Optical Linearization of Silicon Photonic Ring-Assisted Mach-Zehnder Modulator

TL;DR

This paper demonstrates a silicon photonic Ring Assisted Mach-Zehnder Modulator (RAMZM) that achieves high linearity and reconfigurability, significantly improving RF photonic system performance with an automated linearization process.

Contribution

It introduces a reconfigurable silicon RAMZM with an automatic linearization algorithm, achieving high SFDR and enhanced modulation efficiency, bridging the performance gap with traditional LiNbO3 modulators.

Findings

SFDR exceeds 113 dB.Hz^{2/3}

Tone gain over 13 dB

Reconfigurable to different frequencies and conditions

Abstract

In high-performance RF photonic systems, the Electro-Optic (EO) modulators play a critical role as a key component, requiring low SWaP-C and high linearity.
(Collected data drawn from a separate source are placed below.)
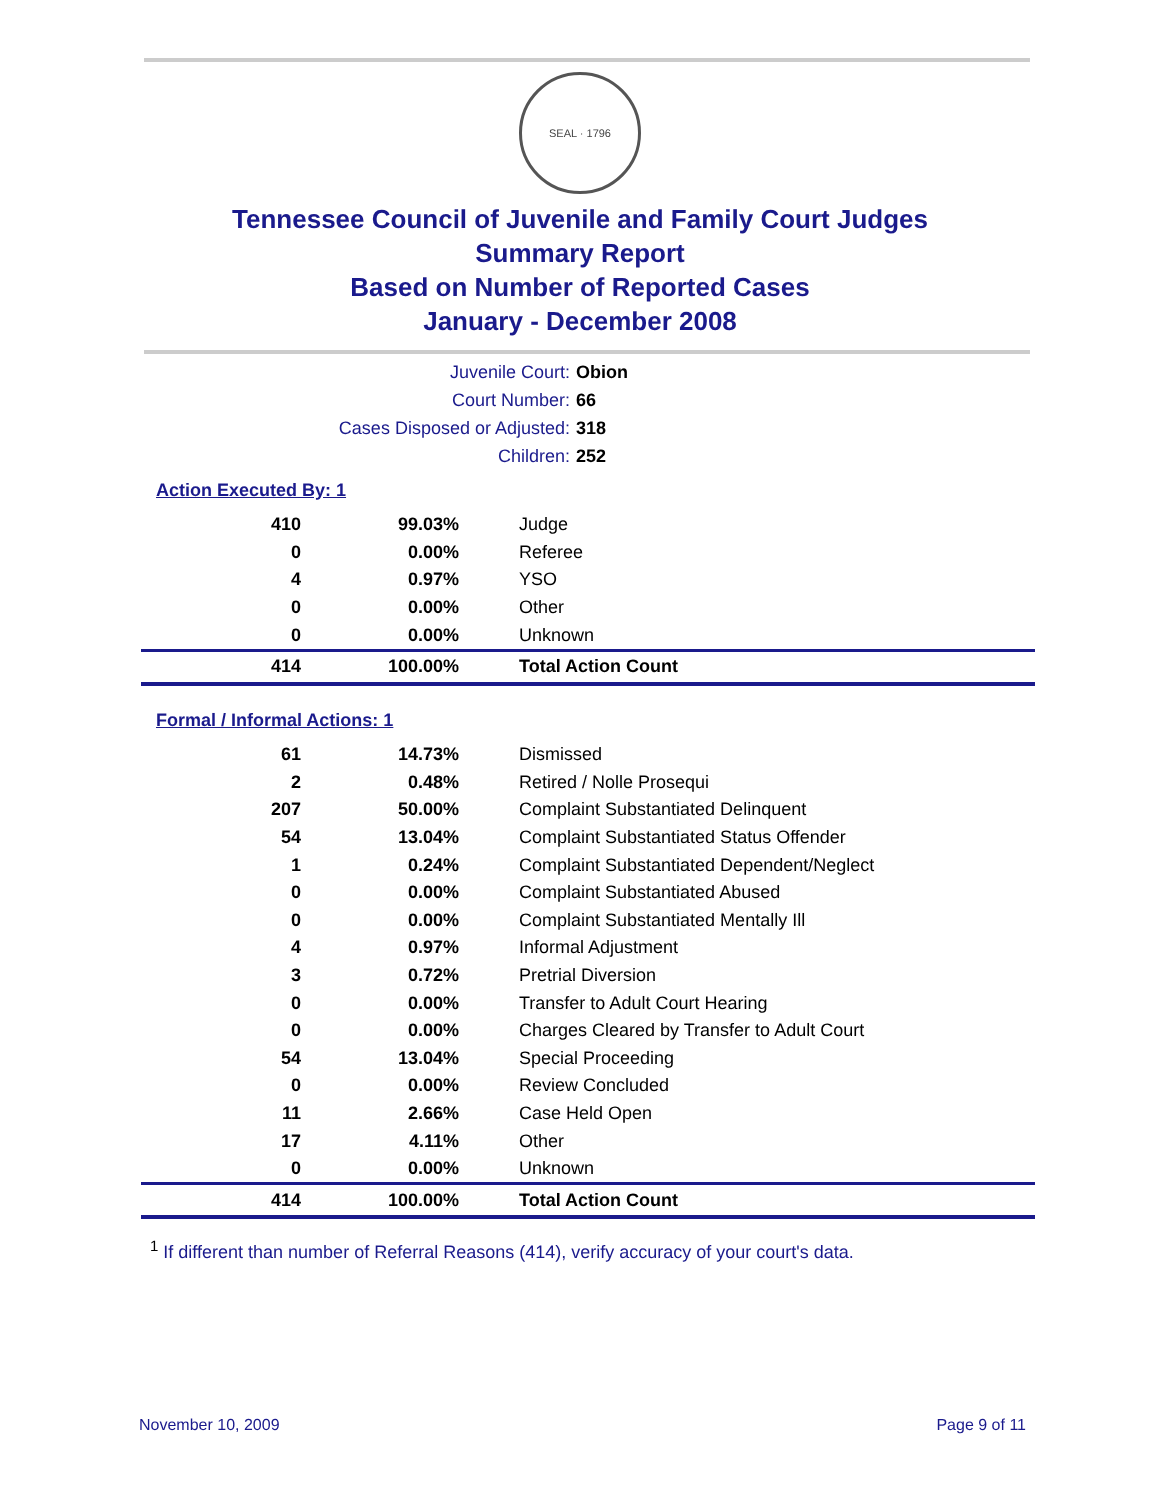SEAL · 1796
Tennessee Council of Juvenile and Family Court Judges
Summary Report
Based on Number of Reported Cases
January - December 2008
Juvenile Court: Obion
Court Number: 66
Cases Disposed or Adjusted: 318
Children: 252
Action Executed By: 1
| 410 | 99.03% | Judge |
| 0 | 0.00% | Referee |
| 4 | 0.97% | YSO |
| 0 | 0.00% | Other |
| 0 | 0.00% | Unknown |
| 414 | 100.00% | Total Action Count |
Formal / Informal Actions: 1
| 61 | 14.73% | Dismissed |
| 2 | 0.48% | Retired / Nolle Prosequi |
| 207 | 50.00% | Complaint Substantiated Delinquent |
| 54 | 13.04% | Complaint Substantiated Status Offender |
| 1 | 0.24% | Complaint Substantiated Dependent/Neglect |
| 0 | 0.00% | Complaint Substantiated Abused |
| 0 | 0.00% | Complaint Substantiated Mentally Ill |
| 4 | 0.97% | Informal Adjustment |
| 3 | 0.72% | Pretrial Diversion |
| 0 | 0.00% | Transfer to Adult Court Hearing |
| 0 | 0.00% | Charges Cleared by Transfer to Adult Court |
| 54 | 13.04% | Special Proceeding |
| 0 | 0.00% | Review Concluded |
| 11 | 2.66% | Case Held Open |
| 17 | 4.11% | Other |
| 0 | 0.00% | Unknown |
| 414 | 100.00% | Total Action Count |
<sup>1</sup> If different than number of Referral Reasons (414), verify accuracy of your court's data.
November 10, 2009 Page 9 of 11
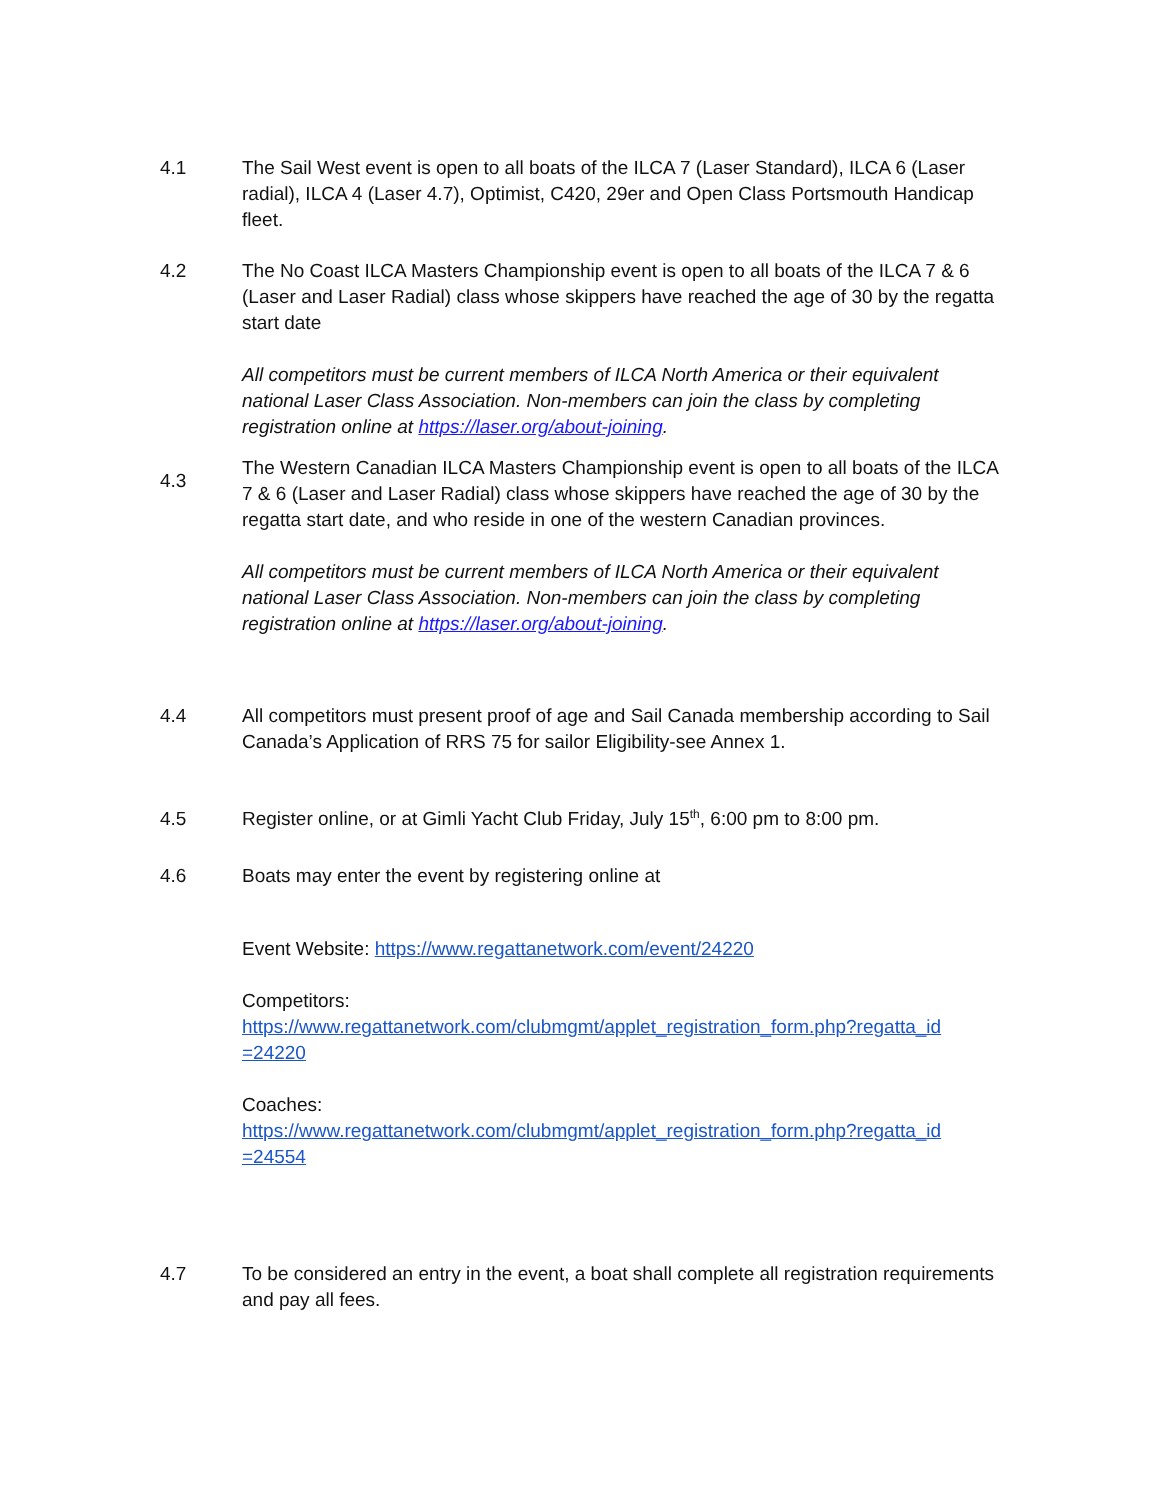4.1 The Sail West event is open to all boats of the ILCA 7 (Laser Standard), ILCA 6 (Laser radial), ILCA 4 (Laser 4.7), Optimist, C420, 29er and Open Class Portsmouth Handicap fleet.
4.2 The No Coast ILCA Masters Championship event is open to all boats of the ILCA 7 & 6 (Laser and Laser Radial) class whose skippers have reached the age of 30 by the regatta start date
All competitors must be current members of ILCA North America or their equivalent national Laser Class Association. Non-members can join the class by completing registration online at https://laser.org/about-joining.
4.3
The Western Canadian ILCA Masters Championship event is open to all boats of the ILCA 7 & 6 (Laser and Laser Radial) class whose skippers have reached the age of 30 by the regatta start date, and who reside in one of the western Canadian provinces.
All competitors must be current members of ILCA North America or their equivalent national Laser Class Association. Non-members can join the class by completing registration online at https://laser.org/about-joining.
4.4 All competitors must present proof of age and Sail Canada membership according to Sail Canada’s Application of RRS 75 for sailor Eligibility-see Annex 1.
4.5 Register online, or at Gimli Yacht Club Friday, July 15<sup>th</sup>, 6:00 pm to 8:00 pm.
4.6 Boats may enter the event by registering online at
Event Website: https://www.regattanetwork.com/event/24220
Competitors:
https://www.regattanetwork.com/clubmgmt/applet_registration_form.php?regatta_id =24220
Coaches:
https://www.regattanetwork.com/clubmgmt/applet_registration_form.php?regatta_id =24554
4.7 To be considered an entry in the event, a boat shall complete all registration requirements and pay all fees.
While traditional lithium niobate (LiNbO$_3$) Mach-Zehnder Modulators (MZMs) have been extensively utilized due to their superior linearity, silicon-based EO modulators have lagged behind in achieving comparable performance. This paper presents an experimental demonstration of a Ring Assisted Mach Zehnder Modulator (RAMZM) fabricated using a silicon photonic foundry process, addressing the performance gap. The proposed RAMZM modulator enables linearization in the optical domain and can be dynamically reconfigured to linearize around user-specified center frequency and bias conditions, even in the presence of process variations and thermal crosstalk. An automatic reconfiguration algorithm, empowered by Digital-to-Analog Converters (DACs), Analog-to-Digital Converters (ADCs), Trans-Impedance Amplifiers (TIAs), and a digital configuration engine, is developed to achieve linearization, resulting in a spurious-free dynamic range (SFDR) exceeding 113 dB.Hz$^{2/3}$. Furthermore, a biasing scheme is introduced for RAMZMs, significantly enhancing the modulation slope efficiency, which in turn yields a tone gain of over 13 dB compared to its standard operation. This reconfigurable electro-optic modulator can be seamlessly integrated into integrated RF photonic System-on-Chips (SoCs), leveraging the advantages of integration and cost-effectiveness.